Carrying the Torch

BY Ross von Metzke

July 08 2011 3:20 PM ET

When Queer as Folk creator Russell Davies was tapped to reinvent the popular British sci-fi series Doctor Who, U.K. paper The Sun  declared the show “Dr. Queer.” and pondered how Davies would likely gay up and ruin the beloved television institution. Then Davies made his take on Doctor Who the biggest show in the history of British television, scoring through-the-roof ratings and rave reviews while paving the way for a hugely popular spin-off, Torchwood, complete with a bisexual leading man (Capt. Jack Harkness, played by John Barrowman) who just happens to fight aliens.

Now Torchwood is coming to America. While the first three seasons aired stateside on BBC America, the series found a home on Starz, and it’s now set stateside too. However, Davies wants to be clear this is not a reboot. And for fans of the original who are worried Captain Jack’s same-sex tendencies will be toned down when the show premieres July 8 can exhale. If anything, Davies says, Captain Jack is gayer than ever — and for this series, he gets a full-on man-on-man sex scene. Davies tells The Advocate why he loathes the idea of post-gay anything, explains why everything is bigger in America, and shares that he wishes cable TV would stop throwing naked women at viewers.

The Advocate: So Torchwood has moved to the United States — the team is in the U.S now. What brings them here?
Russell Davies: I think it’s important to say it’s the same show. It’s not a reboot. Absolute same show. The story starts in Wales and then takes them to America. So it’s one great big long 10-part story. When we reinvented it last time with Children of Earth, we had a five-part story, so this is double the episodes. But there is an ending. It’s good for people to know we’re not saying this will all get resolved in five years’ time or something. So it’s a new show with new characters and a new impetus and feel, but it’s still absolutely Torchwood.
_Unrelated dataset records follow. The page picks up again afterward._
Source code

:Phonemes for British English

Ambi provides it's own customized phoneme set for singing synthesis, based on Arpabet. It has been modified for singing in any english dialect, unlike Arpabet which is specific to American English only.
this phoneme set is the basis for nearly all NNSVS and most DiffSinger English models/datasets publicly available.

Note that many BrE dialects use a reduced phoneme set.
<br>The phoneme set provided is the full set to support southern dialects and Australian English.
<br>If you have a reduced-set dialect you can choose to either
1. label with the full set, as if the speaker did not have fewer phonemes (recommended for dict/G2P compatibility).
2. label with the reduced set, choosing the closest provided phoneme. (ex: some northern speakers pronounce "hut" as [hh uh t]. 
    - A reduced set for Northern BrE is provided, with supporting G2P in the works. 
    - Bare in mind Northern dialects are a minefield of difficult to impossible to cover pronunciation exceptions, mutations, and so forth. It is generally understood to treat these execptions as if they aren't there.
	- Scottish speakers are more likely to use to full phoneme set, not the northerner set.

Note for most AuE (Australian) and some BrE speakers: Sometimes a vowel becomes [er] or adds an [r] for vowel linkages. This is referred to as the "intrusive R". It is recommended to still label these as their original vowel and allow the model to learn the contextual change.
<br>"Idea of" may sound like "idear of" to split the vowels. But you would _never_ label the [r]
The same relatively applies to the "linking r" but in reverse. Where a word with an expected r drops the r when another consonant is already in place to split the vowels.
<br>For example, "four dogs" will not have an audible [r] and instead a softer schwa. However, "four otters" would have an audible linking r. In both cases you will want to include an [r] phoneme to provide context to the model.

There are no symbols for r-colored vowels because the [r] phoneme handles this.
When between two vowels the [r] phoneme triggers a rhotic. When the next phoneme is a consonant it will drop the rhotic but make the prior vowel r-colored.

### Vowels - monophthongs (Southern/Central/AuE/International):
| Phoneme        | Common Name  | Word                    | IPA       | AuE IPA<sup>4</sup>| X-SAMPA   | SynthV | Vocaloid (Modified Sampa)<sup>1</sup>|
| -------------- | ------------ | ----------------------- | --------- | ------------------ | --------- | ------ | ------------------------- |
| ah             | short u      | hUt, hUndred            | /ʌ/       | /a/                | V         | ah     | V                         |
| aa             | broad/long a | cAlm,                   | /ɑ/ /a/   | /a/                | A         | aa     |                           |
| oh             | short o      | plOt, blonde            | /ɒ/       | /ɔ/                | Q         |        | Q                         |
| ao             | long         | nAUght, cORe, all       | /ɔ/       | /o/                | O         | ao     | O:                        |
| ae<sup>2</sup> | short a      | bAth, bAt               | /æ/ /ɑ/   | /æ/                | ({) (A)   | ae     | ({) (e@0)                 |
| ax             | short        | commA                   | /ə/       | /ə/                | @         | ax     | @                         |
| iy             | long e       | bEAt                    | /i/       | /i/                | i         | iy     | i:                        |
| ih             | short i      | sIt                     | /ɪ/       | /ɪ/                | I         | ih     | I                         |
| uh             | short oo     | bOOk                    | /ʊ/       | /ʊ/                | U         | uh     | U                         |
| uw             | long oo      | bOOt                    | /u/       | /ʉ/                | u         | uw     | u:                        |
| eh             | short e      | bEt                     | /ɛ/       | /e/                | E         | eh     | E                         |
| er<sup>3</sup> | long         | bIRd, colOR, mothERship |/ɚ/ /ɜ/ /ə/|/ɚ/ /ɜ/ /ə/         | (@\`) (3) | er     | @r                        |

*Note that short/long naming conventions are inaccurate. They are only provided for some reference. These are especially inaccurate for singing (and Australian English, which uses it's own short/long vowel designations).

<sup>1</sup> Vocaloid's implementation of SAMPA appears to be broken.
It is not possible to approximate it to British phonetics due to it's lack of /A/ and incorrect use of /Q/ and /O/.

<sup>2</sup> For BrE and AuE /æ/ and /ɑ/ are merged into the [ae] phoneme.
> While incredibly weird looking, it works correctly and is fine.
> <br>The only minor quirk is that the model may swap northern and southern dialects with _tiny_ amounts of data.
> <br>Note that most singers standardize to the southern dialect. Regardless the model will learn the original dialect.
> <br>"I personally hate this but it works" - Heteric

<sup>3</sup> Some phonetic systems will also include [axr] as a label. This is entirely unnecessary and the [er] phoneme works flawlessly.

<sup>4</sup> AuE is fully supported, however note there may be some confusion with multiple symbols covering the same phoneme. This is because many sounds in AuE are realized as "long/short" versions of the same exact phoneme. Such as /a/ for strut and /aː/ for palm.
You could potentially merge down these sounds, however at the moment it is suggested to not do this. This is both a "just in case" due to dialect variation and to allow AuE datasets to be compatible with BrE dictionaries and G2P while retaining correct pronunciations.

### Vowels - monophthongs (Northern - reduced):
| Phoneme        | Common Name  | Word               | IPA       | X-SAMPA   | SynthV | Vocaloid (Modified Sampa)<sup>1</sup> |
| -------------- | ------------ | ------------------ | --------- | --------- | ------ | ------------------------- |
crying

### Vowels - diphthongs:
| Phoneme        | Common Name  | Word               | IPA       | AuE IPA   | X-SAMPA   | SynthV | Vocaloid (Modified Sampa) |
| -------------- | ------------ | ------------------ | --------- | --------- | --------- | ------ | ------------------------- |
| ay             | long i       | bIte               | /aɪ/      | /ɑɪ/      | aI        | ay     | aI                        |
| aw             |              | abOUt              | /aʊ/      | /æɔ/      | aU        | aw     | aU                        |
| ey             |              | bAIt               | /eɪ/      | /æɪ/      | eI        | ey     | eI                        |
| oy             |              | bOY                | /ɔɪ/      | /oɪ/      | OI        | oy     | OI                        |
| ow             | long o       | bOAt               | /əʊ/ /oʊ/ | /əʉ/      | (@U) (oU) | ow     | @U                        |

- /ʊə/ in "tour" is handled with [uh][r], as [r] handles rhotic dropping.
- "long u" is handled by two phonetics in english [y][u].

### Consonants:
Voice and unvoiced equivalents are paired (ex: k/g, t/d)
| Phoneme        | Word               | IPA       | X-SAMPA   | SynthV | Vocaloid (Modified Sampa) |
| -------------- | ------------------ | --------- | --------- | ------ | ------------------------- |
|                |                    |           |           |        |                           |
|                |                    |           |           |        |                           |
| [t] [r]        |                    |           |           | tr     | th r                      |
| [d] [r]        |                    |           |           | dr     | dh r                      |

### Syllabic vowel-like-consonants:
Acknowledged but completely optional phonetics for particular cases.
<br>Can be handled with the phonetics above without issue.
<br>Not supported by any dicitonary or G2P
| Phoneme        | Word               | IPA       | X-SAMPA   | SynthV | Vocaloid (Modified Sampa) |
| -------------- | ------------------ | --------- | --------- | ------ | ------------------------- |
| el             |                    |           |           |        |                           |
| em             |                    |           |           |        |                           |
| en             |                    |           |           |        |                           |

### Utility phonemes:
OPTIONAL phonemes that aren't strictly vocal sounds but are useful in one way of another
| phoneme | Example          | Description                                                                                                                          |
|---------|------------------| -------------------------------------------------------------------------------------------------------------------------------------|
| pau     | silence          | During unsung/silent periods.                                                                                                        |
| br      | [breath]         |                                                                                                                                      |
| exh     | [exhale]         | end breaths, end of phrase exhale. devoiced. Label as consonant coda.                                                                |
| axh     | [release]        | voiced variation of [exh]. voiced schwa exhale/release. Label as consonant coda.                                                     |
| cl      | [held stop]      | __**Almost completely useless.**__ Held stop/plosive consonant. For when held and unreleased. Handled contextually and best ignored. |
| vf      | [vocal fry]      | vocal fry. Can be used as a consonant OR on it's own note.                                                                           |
You’ve said everything is bigger this time around — the action, the drama, the story.
You tend to say things like that in interviews, to be honest. The basic rule of thumb is, you come out to America, you do get twice the budget, but everything costs twice as much. So that kind of balances out. Also, television will never be about size. Ever. What we have here is big in basis and lavish and beautiful sometimes, but it’s not what TV is about. You go to the cinema for that. You can spend those HBO-size budgets on anything you like, but you don’t care if the cast is wrong — if the people aren’t right. It’s character — I hope with everything I do. There’s plenty of big stuff but, I don’t think anyone ever watches television and goes, “Wow, that was impressive.” That’s why we have cinema.